1-2: The docker image for prediction has to implement a Rest-Service that is able to handle the requests /ping for liveness checks and /invocations which contains the payload. To setup such a service you can use e.g. FAST-API our the Multi Model Server from amazon. See Use your own inference code. You may also have the training and inference code in one image. To indicate that the image is run in inference mode Sagemaker calls the python script with the argument serve.

2-1. Everything that is stored during the training job in the local directory /opt/ml/output/ is compressed and stores as model artifact model.tar.gz in the s3 output path you provide. It is up to you if you store additional files there to. If the Model is deployed by an Sagemaker Endpoint.

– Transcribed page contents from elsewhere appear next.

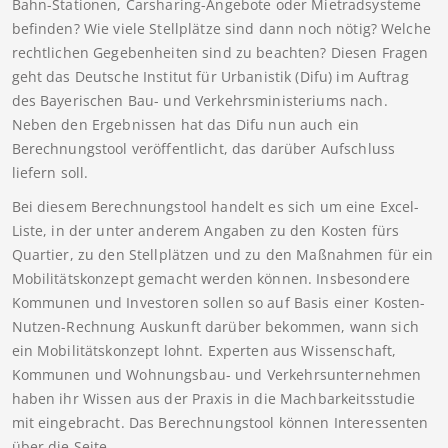
Bahn-Stationen, Carsharing-Angebote oder Mietradsysteme
befinden? Wie viele Stellplätze sind dann noch nötig? Welche
rechtlichen Gegebenheiten sind zu beachten? Diesen Fragen
geht das Deutsche Institut für Urbanistik (Difu) im Auftrag
des Bayerischen Bau- und Verkehrsministeriums nach.
Neben den Ergebnissen hat das Difu nun auch ein
Berechnungstool veröffentlicht, das darüber Aufschluss
liefern soll.
Bei diesem Berechnungstool handelt es sich um eine Excel-
Liste, in der unter anderem Angaben zu den Kosten fürs
Quartier, zu den Stellplätzen und zu den Maßnahmen für ein
Mobilitätskonzept gemacht werden können. Insbesondere
Kommunen und Investoren sollen so auf Basis einer Kosten-
Nutzen-Rechnung Auskunft darüber bekommen, wann sich
ein Mobilitätskonzept lohnt. Experten aus Wissenschaft,
Kommunen und Wohnungsbau- und Verkehrsunternehmen
haben ihr Wissen aus der Praxis in die Machbarkeitsstudie
mit eingebracht. Das Berechnungstool können Interessenten
über die Seite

The docker image will contain a /opt/ml/model directory where the decompressed content of the model artifact is being copied. For the inference code you can load the model from there.

2-2. I have not seen that a Sagemaker Estimator has been recreated with an existing model artifact. What you looking for is maybe incremental training. But if you need to do a initialization from the scratch the best way would be to provide the existing model artifact as input to your training or use checkpoints. Both allows you to load the model during training and continue on that.

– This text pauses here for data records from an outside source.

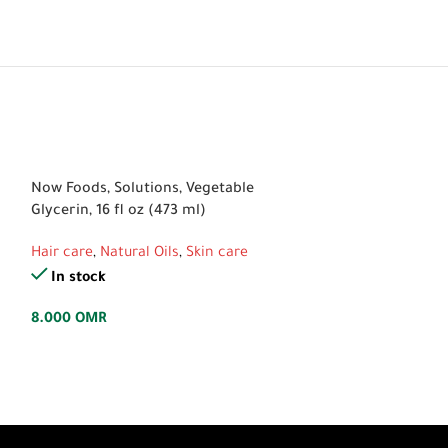
Now Foods, Solutions, Vegetable
Quiet Shop Won
Glycerin, 16 fl oz (473 ml)
Hair care
Hair care
,
Natural Oils
,
Skin care
In stock
In stock
2.000
OMR
8.000
OMR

3-1. Estimator belongs to the Sagemaker Python SDK.The SDK contains classes like the Estimator that uses the Sagemaker API. For example the Estimator class uses CreateTrainingJob to setup and start a model training. Cloudformation only contains constructs from the API and not from the SDK. Unfortunatly CDK is also not complete. E.g. at the moment it does not support the CreateModelPackage API. But I guess in the future.

Upvotes: 0

Thom Lane

Reputation: 1063

Clearing up a few concept to begin with: an Amazon SageMaker Model is a reference to the model artifacts (i.e. trained model), the associated inference environment (i.e. Docker container) and the inference source code. An Estimator is used to train the model and outputs the Model Data (i.e. model.tar.gz) used by a Model. And a Model doesn't reference training code (so an Estimator cannot be constructed from a Model) and it doesn't reference any inference data either: that is passed to an Endpoint or Batch Transform.

Solving the majority of your issues: you can specify ModelDataUrl on a ContainerDefinition for AWS::SageMaker::Model. You would typically reference the Amazon S3 path to the model.tar.gz which was output from the Amazon SageMaker training job.